To address the energy-delay trade-off in cell-level DTX/DRX configuration under 3GPP Release 18, this paper proposes a dynamic optimization framework based on deep reinforcement learning (DRL). We introduce a contextual bandit (CB)-enhanced deep Q-network architecture and design a smooth, differentiable reward function that approximates the theoretically optimal—but discontinuous—joint QoS-energy-efficiency objective. The method adaptively adjusts DTX/DRX patterns in response to varying traffic loads and channel conditions. System-level simulations demonstrate up to 45% reduction in base station energy consumption while strictly limiting QoS degradation for end-to-end latency-sensitive services to within 1%, outperforming both static configurations and conventional RL baselines.

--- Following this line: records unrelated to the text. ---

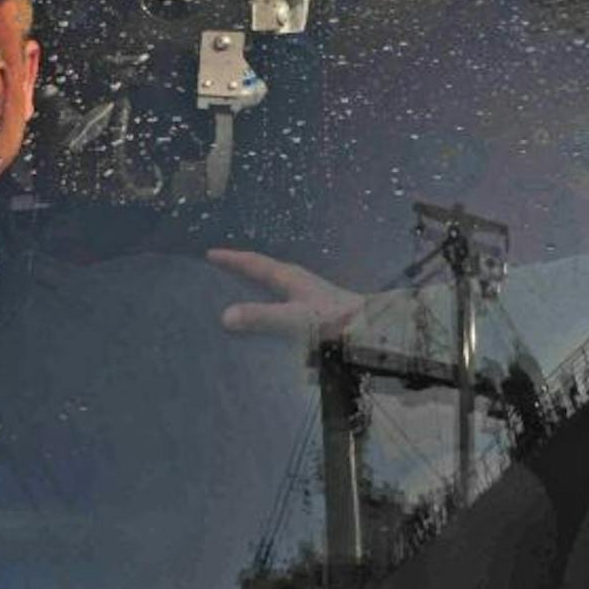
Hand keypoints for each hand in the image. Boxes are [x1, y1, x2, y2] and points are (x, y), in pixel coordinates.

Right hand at [208, 247, 364, 343]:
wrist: (379, 334)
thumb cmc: (338, 322)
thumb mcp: (296, 319)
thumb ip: (262, 317)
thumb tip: (224, 317)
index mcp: (292, 279)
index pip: (255, 264)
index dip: (232, 259)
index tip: (210, 254)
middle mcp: (301, 284)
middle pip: (266, 272)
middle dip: (244, 270)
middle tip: (221, 270)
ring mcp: (312, 299)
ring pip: (278, 289)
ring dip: (259, 289)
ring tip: (240, 295)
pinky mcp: (320, 315)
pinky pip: (286, 306)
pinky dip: (271, 309)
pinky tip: (270, 324)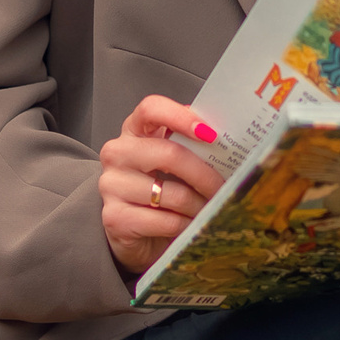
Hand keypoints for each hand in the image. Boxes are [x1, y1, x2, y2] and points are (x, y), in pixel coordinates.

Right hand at [98, 95, 226, 276]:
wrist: (134, 231)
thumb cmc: (159, 189)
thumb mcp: (172, 162)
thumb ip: (190, 144)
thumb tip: (228, 138)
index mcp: (133, 130)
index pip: (151, 108)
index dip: (181, 117)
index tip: (210, 134)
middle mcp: (117, 153)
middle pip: (170, 154)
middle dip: (206, 175)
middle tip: (226, 187)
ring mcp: (112, 186)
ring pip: (174, 194)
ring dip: (201, 205)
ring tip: (212, 210)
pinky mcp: (116, 218)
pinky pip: (167, 221)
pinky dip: (187, 225)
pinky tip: (192, 225)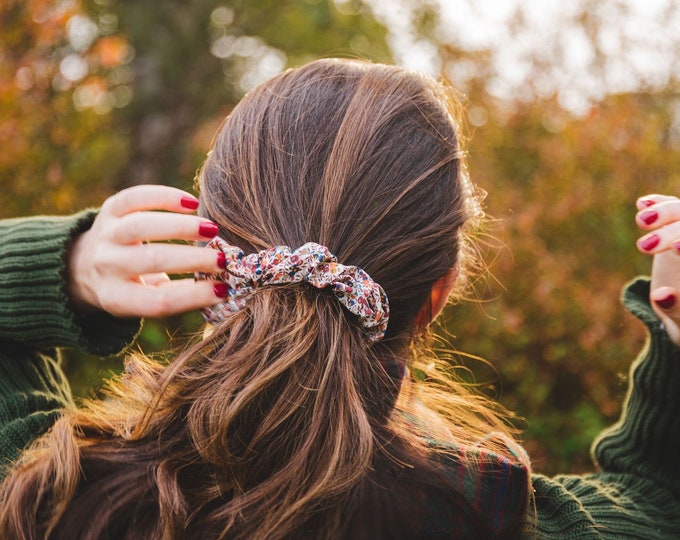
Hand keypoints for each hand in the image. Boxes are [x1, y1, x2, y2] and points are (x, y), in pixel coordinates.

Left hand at [68, 185, 226, 317]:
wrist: (84, 265)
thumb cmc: (133, 286)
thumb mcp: (148, 300)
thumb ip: (181, 295)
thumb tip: (223, 286)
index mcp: (117, 297)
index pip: (158, 301)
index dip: (193, 296)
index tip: (223, 289)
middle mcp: (106, 265)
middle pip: (152, 261)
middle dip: (193, 259)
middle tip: (223, 259)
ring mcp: (105, 234)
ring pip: (142, 226)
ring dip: (181, 226)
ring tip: (212, 229)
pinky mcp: (109, 209)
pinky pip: (135, 198)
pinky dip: (164, 197)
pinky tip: (192, 203)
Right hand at [635, 194, 679, 344]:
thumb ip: (677, 308)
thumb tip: (661, 295)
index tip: (676, 249)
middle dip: (672, 233)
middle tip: (643, 247)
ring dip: (665, 212)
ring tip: (640, 221)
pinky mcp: (678, 228)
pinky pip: (675, 208)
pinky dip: (660, 204)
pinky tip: (642, 204)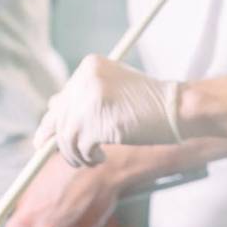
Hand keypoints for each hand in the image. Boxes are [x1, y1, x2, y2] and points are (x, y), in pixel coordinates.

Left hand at [5, 152, 127, 226]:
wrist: (102, 168)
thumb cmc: (68, 166)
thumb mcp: (36, 177)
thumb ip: (26, 198)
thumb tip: (20, 205)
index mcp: (30, 214)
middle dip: (40, 217)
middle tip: (50, 199)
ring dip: (60, 217)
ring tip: (70, 196)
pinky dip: (76, 218)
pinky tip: (82, 201)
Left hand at [35, 54, 181, 166]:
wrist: (178, 107)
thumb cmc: (149, 104)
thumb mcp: (113, 92)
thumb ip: (84, 100)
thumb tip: (51, 121)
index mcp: (88, 66)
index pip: (61, 98)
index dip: (53, 122)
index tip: (47, 139)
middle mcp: (85, 78)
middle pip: (57, 116)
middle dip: (55, 140)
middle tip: (54, 154)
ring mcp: (89, 99)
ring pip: (65, 136)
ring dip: (74, 154)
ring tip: (88, 160)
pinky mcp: (96, 120)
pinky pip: (79, 147)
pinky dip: (86, 157)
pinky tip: (99, 158)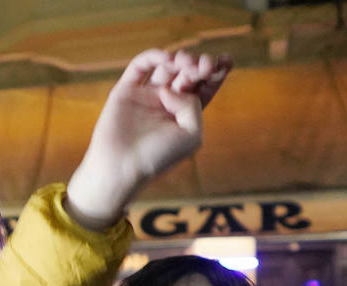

3GPP Release 18 cell discontinuous transmission and reception (cell DTX/DRX) is an important new network energy saving feature for 5G. As a time-domain technique, it periodically aggregates the user data transmissions in a given duration of time when the traffic load is not heavy, so that the remaining time can be kept silent and advanced sleep modes (ASM) can be enabled to shut down more radio components and save more energy for the cell. However, inevitably the packet delay is increased, as during the silent period no transmission is allowed. In this paper we study how to configure cell DTX/DRX to optimally balance energy saving and packet delay, so that for delay-sensitive traffic maximum energy saving can be achieved while the degradation of quality of service (QoS) is minimized. As the optimal configuration can be different for different network and traffic conditions, the problem is complex and we resort to deep reinforcement learning (DRL) framework to train an AI agent to solve it. Through careful design of 1) the learning algorithm, which implements a deep Q-network (DQN) on a contextual bandit (CB) model, and 2) the reward function, which utilizes a smooth approximation of a theoretically optimal but discontinuous reward function, we are able to train an AI agent that always tries to select the best possible Cell DTX/DRX configuration under any network and traffic conditions. Simulation results show that compared to the case when cell DTX/DRX is not used, our agent can achieve up to ~45% energy saving depending on the traffic load scenario, while always maintaining no more than ~1% QoS degradation.